In the 18 months since the President signed Presidential Decision Directive 63, we have made significant progress in protecting our critical infrastructures. Last year the President called for the development of a National Plan to serve as a blueprint for establishing a critical infrastructure protection (CIP) capability. Version One, the "National Plan for Information Systems Protection," was released today. It is called Version One and invites a national dialogue leading to future editions. This plan lays out two broad goals: the establishment of the U.S. government as a model of information security, and the development of a public-private partnership to defend our national infrastructures.

The Federal Government as a Model of Information Security. The Clinton has developed and provided full or pilot funding for the following key initiatives designed to protect the federal government's computer systems: - Working to Recruit, Train and Retain Federal IT Experts. We have developed and provided FY2001 funding for a Federal Cyber ServicesTraining and Education initiative led by OPM and NSF which calls for two programs: the first is an ROTC-like program where we pay for IT education (B.S. or M.S.) in exchange for federal service; and the second is a program to establish competencies and certifyour existing IT workforce. ($25 million)
- Conducting federal agency vulnerability analyses and developing agency CIP plans. Federal agencies have all developed CIP plans, and these have been reviewed by a newly created "Expert Review Team" (ERT) of federal computer security experts. We have also established the ERT as a permanent team (at the Commerce Department's NIST), with funding lines in FY2000 and 2001. ($5 million)

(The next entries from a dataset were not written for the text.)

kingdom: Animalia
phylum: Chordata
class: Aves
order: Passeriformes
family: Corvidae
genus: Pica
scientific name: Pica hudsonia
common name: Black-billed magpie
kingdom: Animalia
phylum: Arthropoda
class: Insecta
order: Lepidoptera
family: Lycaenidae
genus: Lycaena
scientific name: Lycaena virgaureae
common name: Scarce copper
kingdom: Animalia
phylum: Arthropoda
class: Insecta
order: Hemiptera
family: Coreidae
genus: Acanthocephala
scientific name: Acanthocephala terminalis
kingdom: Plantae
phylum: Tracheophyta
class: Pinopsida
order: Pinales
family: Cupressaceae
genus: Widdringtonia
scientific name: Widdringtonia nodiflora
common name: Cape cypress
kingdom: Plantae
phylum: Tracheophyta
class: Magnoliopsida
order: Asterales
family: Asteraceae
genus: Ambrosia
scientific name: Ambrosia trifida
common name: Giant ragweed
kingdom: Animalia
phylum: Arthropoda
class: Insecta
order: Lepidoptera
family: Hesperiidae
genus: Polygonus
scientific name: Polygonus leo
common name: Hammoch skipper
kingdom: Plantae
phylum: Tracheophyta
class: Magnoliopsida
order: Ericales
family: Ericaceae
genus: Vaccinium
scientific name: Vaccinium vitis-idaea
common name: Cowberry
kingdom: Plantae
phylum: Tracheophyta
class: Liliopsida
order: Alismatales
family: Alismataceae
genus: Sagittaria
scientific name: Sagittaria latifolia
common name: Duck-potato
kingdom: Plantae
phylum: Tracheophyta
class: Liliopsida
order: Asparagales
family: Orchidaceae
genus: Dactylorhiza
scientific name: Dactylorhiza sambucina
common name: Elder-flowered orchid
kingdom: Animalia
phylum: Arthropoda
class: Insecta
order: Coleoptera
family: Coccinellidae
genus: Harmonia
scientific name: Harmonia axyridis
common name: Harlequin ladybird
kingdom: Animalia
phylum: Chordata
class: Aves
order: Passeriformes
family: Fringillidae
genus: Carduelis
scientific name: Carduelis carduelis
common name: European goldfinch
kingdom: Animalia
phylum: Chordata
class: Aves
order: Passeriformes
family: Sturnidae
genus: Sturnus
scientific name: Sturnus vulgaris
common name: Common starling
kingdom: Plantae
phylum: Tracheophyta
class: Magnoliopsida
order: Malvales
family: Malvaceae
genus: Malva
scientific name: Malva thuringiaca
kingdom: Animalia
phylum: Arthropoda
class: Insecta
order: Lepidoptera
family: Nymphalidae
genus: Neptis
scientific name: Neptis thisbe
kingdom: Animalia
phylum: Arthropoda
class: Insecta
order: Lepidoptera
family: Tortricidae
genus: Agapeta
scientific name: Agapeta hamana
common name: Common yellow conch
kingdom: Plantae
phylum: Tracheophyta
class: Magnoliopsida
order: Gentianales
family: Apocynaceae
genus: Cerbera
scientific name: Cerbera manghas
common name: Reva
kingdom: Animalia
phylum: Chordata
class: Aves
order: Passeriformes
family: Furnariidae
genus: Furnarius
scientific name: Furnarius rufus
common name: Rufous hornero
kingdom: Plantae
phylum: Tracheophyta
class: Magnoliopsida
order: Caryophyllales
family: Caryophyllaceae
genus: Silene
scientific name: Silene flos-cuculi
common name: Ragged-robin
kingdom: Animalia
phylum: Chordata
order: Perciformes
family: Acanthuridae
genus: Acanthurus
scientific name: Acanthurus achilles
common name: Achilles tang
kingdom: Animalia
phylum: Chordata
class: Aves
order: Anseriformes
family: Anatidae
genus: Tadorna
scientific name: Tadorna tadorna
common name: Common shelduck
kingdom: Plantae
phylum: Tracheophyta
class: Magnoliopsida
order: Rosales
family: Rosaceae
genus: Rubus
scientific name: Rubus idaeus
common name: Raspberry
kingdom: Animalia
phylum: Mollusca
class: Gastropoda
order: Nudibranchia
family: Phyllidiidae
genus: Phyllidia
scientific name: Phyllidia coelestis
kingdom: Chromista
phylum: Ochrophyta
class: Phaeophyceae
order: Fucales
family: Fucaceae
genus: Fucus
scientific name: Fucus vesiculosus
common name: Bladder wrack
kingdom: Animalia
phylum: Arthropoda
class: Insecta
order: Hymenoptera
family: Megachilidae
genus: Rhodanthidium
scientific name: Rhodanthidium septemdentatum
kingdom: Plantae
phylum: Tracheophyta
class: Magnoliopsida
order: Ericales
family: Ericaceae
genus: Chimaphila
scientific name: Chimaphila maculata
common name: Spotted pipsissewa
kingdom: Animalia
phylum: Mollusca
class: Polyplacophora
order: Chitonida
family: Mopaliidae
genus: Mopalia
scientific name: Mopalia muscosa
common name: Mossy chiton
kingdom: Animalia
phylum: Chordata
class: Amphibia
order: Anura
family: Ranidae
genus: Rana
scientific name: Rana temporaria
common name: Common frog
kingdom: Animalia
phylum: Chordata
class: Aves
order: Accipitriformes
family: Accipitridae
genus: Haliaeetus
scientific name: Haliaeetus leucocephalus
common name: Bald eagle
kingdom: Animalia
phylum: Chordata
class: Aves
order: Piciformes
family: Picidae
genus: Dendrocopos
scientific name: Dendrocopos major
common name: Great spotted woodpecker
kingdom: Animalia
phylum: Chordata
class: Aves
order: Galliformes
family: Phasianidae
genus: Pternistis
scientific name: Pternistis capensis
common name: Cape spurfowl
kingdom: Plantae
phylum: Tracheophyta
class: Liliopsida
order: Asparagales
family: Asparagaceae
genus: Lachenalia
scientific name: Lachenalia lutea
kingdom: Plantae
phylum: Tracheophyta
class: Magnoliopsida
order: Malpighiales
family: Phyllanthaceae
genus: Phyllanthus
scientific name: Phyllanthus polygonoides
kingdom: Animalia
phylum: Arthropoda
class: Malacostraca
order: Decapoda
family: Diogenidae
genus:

- Designing a Federal Intrusion Detection Network (FIDNET). To protect vital systems in Federal civilian agencies, we are providing funding for development of a cyber "burglar alarm" which alerts the federal government to cyber attacks, provides recommended defenses, establishes information security readiness levels, and ensures the rapid implementation of system "patches" for known software defects. ($10 million)
- Piloting Public Key Infrastructure Models. The Clinton Administration is funding seven PKI pilot programs in FY2001 at different federal agencies. ($7 million) - Developing Federal R&D Efforts. In addition to the Institute, we have worked to ensure that R&D investments in computer security will grow more then 35% in the FY2001 budget. ($621 million)

Building the Public-Private Partnership. The President is committed to building partnerships with the private sector to protect our computer networks through the following initiatives: - Institute for Information Infrastructure Protection. Building on a Science Advisory Panel, we are proposing to create an Information Infrastructure Institute which would combine federal and private sector energies to fill the gaps in critical infrastructure R&D that are not now being meet in the private sector or the Department of Defense. It would also provide demonstration and development support in key areas like benchmarks and standards, and curriculum development. ($50m) - Partnership for Critical Infrastructure Security. This alliance of more than ninety Fortune 500 companies is spearheaded by Secretary Daley and had a successful kickoff in New York on December 8th. We will build on this partnership to provide public education and cooperation with the private sector on a wide variety of information security issues - Information Sharing and Analysis Centers (ISACs). Two of the proposed six private sector computer security centers have been established (banking and finance and telecommunications). We are working with the other four sectors to get their proposed ISACs operational in 2000.
- National Infrastructure Assurance Council. The President signed an Executive Order creating this advisory Council, last year. Its members are now being recruited from senior ranks of the IT industry, key sectors of the corporate economy, and academia.